### LISTED ENTRIES

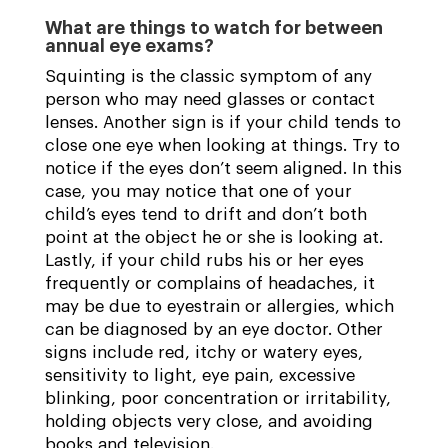
What are things to watch for between
annual eye exams?
Squinting is the classic symptom of any
person who may need glasses or contact
lenses. Another sign is if your child tends to
close one eye when looking at things. Try to
notice if the eyes don’t seem aligned. In this
case, you may notice that one of your
child’s eyes tend to drift and don’t both
point at the object he or she is looking at.
Lastly, if your child rubs his or her eyes
frequently or complains of headaches, it
may be due to eyestrain or allergies, which
can be diagnosed by an eye doctor. Other
signs include red, itchy or watery eyes,
sensitivity to light, eye pain, excessive
blinking, poor concentration or irritability,
holding objects very close, and avoiding
books and television.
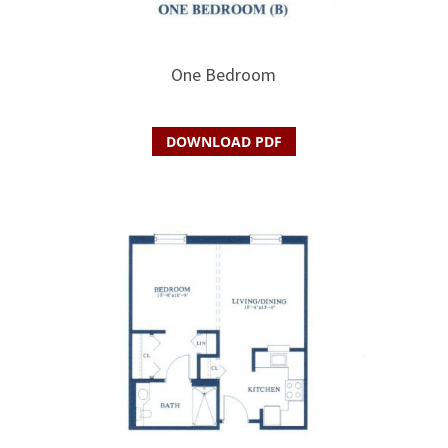
One Bedroom
DOWNLOAD PDF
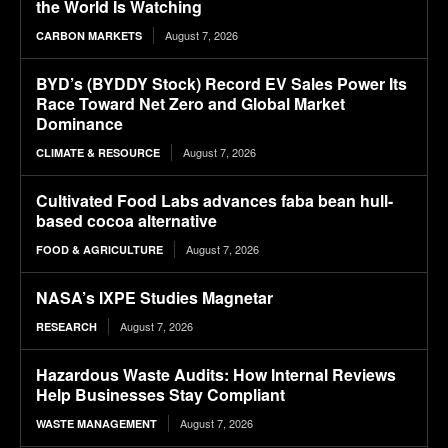
the World Is Watching
August 7, 2026
CARBON MARKETS
BYD’s (BYDDY Stock) Record EV Sales Power Its
Race Toward Net Zero and Global Market
Dominance
August 7, 2026
CLIMATE & RESOURCE
Cultivated Food Labs advances faba bean hull-
based cocoa alternative
August 7, 2026
FOOD & AGRICULTURE
NASA’s IXPE Studies Magnetar
August 7, 2026
RESEARCH
Hazardous Waste Audits: How Internal Reviews
Help Businesses Stay Compliant
August 7, 2026
WASTE MANAGEMENT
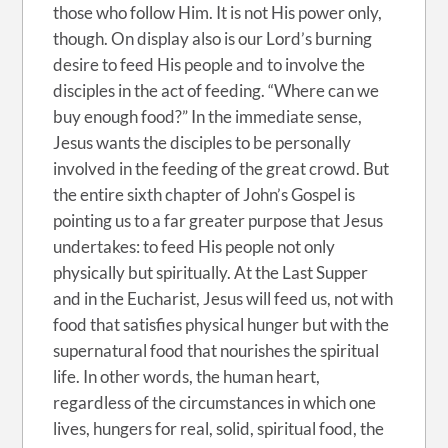
those who follow Him. It is not His power only,
though. On display also is our Lord’s burning
desire to feed His people and to involve the
disciples in the act of feeding. “Where can we
buy enough food?” In the immediate sense,
Jesus wants the disciples to be personally
involved in the feeding of the great crowd. But
the entire sixth chapter of John’s Gospel is
pointing us to a far greater purpose that Jesus
undertakes: to feed His people not only
physically but spiritually. At the Last Supper
and in the Eucharist, Jesus will feed us, not with
food that satisfies physical hunger but with the
supernatural food that nourishes the spiritual
life. In other words, the human heart,
regardless of the circumstances in which one
lives, hungers for real, solid, spiritual food, the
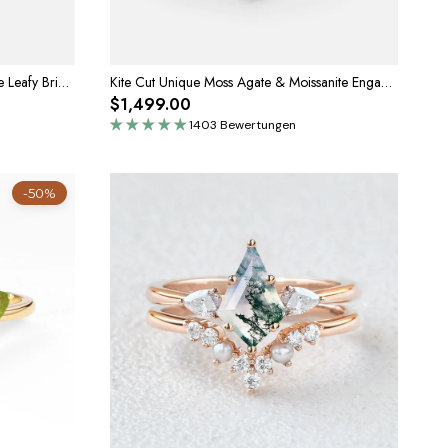
Marigold’s Drift | Kite Cut Moss Agate Leafy Bridal Set 2pcs
Kite Cut Unique Moss Agate & Moissanite Engagement Ring Set 2pcs
$1,499.00
1403 Bewertungen
-50%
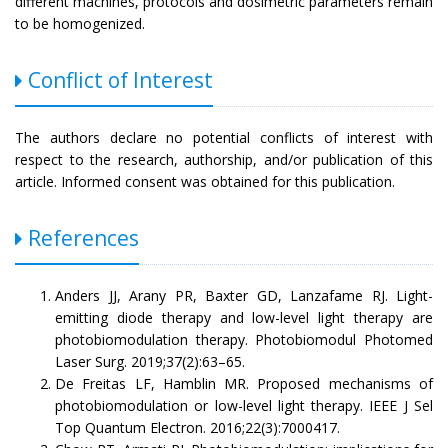
different machines, protocols and dosimetric parameters remain
to be homogenized.
Conflict of Interest
The authors declare no potential conflicts of interest with
respect to the research, authorship, and/or publication of this
article. Informed consent was obtained for this publication.
References
Anders JJ, Arany PR, Baxter GD, Lanzafame RJ. Light-
emitting diode therapy and low-level light therapy are
photobiomodulation therapy. Photobiomodul Photomed
Laser Surg. 2019;37(2):63–65.
De Freitas LF, Hamblin MR. Proposed mechanisms of
photobiomodulation or low-level light therapy. IEEE J Sel
Top Quantum Electron. 2016;22(3):7000417.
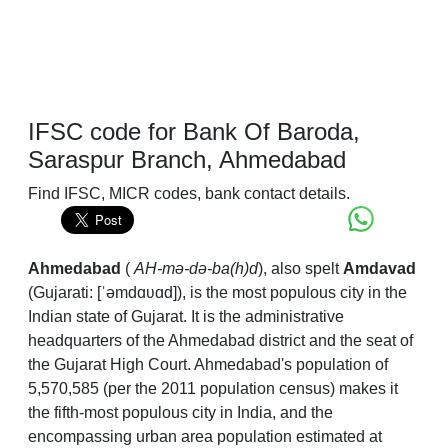
IFSC code for Bank Of Baroda,
Saraspur Branch, Ahmedabad
Find IFSC, MICR codes, bank contact details.
Ahmedabad
(
AH
-mə-də-ba(h)d
), also spelt
Amdavad
(
Gujarati:
[ˈəmdɑʋɑd]
), is the most populous city in the
Indian state of Gujarat. It is the administrative
headquarters of the Ahmedabad district and the seat of
the Gujarat High Court. Ahmedabad's population of
5,570,585 (per the 2011 population census) makes it
the fifth-most populous city in India, and the
encompassing urban area population estimated at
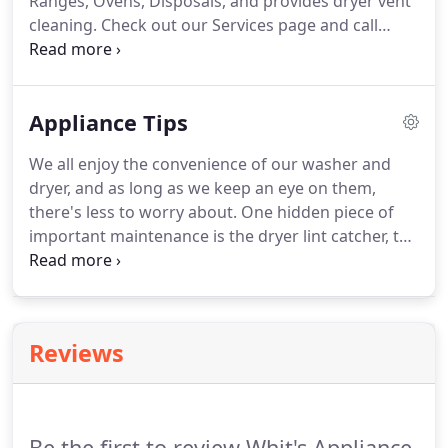
Ranges, Ovens, Disposals, and provides dryer vent
cleaning. Check out our Services page and call
today: 580-3966. Before you scrap your broken
unit, give us a call and we'll let you know if it's
worth fixing.
Appliance Tips
We all enjoy the convenience of our washer and
dryer, and as long as we keep an eye on them,
there's less to worry about. One hidden piece of
important maintenance is the dryer lint catcher, the
dryer ducting tubes and the exhaust vent.
While we
empty the dryer's lint catcher with each load, the
chute it protects with mesh needs periodic
maintenance, along with the machines interior
Reviews
airways that lead to the exhaust duct work and
outside vent opening.A clogged air system or part
of the air system not only reduces the efficiency of
your dryer and dry times, but more importantly
Be the first to review Whit's Appliance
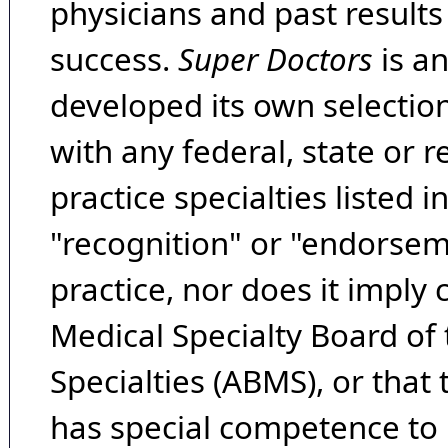
physicians and past result
success.
Super Doctors
is a
developed its own selecti
with any federal, state or 
practice specialties listed i
"recognition" or "endorseme
practice, nor does it imply
Medical Specialty Board of
Specialties (ABMS), or that
has special competence to p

### TASK PROMPT
All the records need to be repeated exactly, with the images dropped.

### WRITTEN REPLY
What are things to watch for between
annual eye exams?
Squinting is the classic symptom of any
person who may need glasses or contact
lenses. Another sign is if your child tends to
close one eye when looking at things. Try to
notice if the eyes don’t seem aligned. In this
case, you may notice that one of your
child’s eyes tend to drift and don’t both
point at the object he or she is looking at.
Lastly, if your child rubs his or her eyes
frequently or complains of headaches, it
may be due to eyestrain or allergies, which
can be diagnosed by an eye doctor. Other
signs include red, itchy or watery eyes,
sensitivity to light, eye pain, excessive
blinking, poor concentration or irritability,
holding objects very close, and avoiding
books and television.
One Bedroom
DOWNLOAD PDF
the World Is Watching
August 7, 2026
CARBON MARKETS
BYD’s (BYDDY Stock) Record EV Sales Power Its
Race Toward Net Zero and Global Market
Dominance
August 7, 2026
CLIMATE & RESOURCE
Cultivated Food Labs advances faba bean hull-
based cocoa alternative
August 7, 2026
FOOD & AGRICULTURE
NASA’s IXPE Studies Magnetar
August 7, 2026
RESEARCH
Hazardous Waste Audits: How Internal Reviews
Help Businesses Stay Compliant
August 7, 2026
WASTE MANAGEMENT
those who follow Him. It is not His power only,
though. On display also is our Lord’s burning
desire to feed His people and to involve the
disciples in the act of feeding. “Where can we
buy enough food?” In the immediate sense,
Jesus wants the disciples to be personally
involved in the feeding of the great crowd. But
the entire sixth chapter of John’s Gospel is
pointing us to a far greater purpose that Jesus
undertakes: to feed His people not only
physically but spiritually. At the Last Supper
and in the Eucharist, Jesus will feed us, not with
food that satisfies physical hunger but with the
supernatural food that nourishes the spiritual
life. In other words, the human heart,
regardless of the circumstances in which one
lives, hungers for real, solid, spiritual food, the
Marigold’s Drift | Kite Cut Moss Agate Leafy Bridal Set 2pcs
Kite Cut Unique Moss Agate & Moissanite Engagement Ring Set 2pcs
$1,499.00
1403 Bewertungen
-50%
different machines, protocols and dosimetric parameters remain
to be homogenized.
Conflict of Interest
The authors declare no potential conflicts of interest with
respect to the research, authorship, and/or publication of this
article. Informed consent was obtained for this publication.
References
Anders JJ, Arany PR, Baxter GD, Lanzafame RJ. Light-
emitting diode therapy and low-level light therapy are
photobiomodulation therapy. Photobiomodul Photomed
Laser Surg. 2019;37(2):63–65.
De Freitas LF, Hamblin MR. Proposed mechanisms of
photobiomodulation or low-level light therapy. IEEE J Sel
Top Quantum Electron. 2016;22(3):7000417.
IFSC code for Bank Of Baroda,
Saraspur Branch, Ahmedabad
Find IFSC, MICR codes, bank contact details.
Ahmedabad
(
AH
-mə-də-ba(h)d
), also spelt
Amdavad
(
Gujarati:
[ˈəmdɑʋɑd]
), is the most populous city in the
Indian state of Gujarat. It is the administrative
headquarters of the Ahmedabad district and the seat of
the Gujarat High Court. Ahmedabad's population of
5,570,585 (per the 2011 population census) makes it
the fifth-most populous city in India, and the
encompassing urban area population estimated at
Ranges, Ovens, Disposals, and provides dryer vent
cleaning. Check out our Services page and call
today: 580-3966. Before you scrap your broken
unit, give us a call and we'll let you know if it's
worth fixing.
Appliance Tips
We all enjoy the convenience of our washer and
dryer, and as long as we keep an eye on them,
there's less to worry about. One hidden piece of
important maintenance is the dryer lint catcher, the
dryer ducting tubes and the exhaust vent.
While we
empty the dryer's lint catcher with each load, the
chute it protects with mesh needs periodic
maintenance, along with the machines interior
Reviews
airways that lead to the exhaust duct work and
outside vent opening.A clogged air system or part
of the air system not only reduces the efficiency of
your dryer and dry times, but more importantly
Be the first to review Whit's Appliance
physicians and past result
success.
Super Doctors
is a
developed its own selecti
with any federal, state or 
practice specialties listed i
"recognition" or "endorseme
practice, nor does it imply
Medical Specialty Board of
Specialties (ABMS), or that
has special competence to p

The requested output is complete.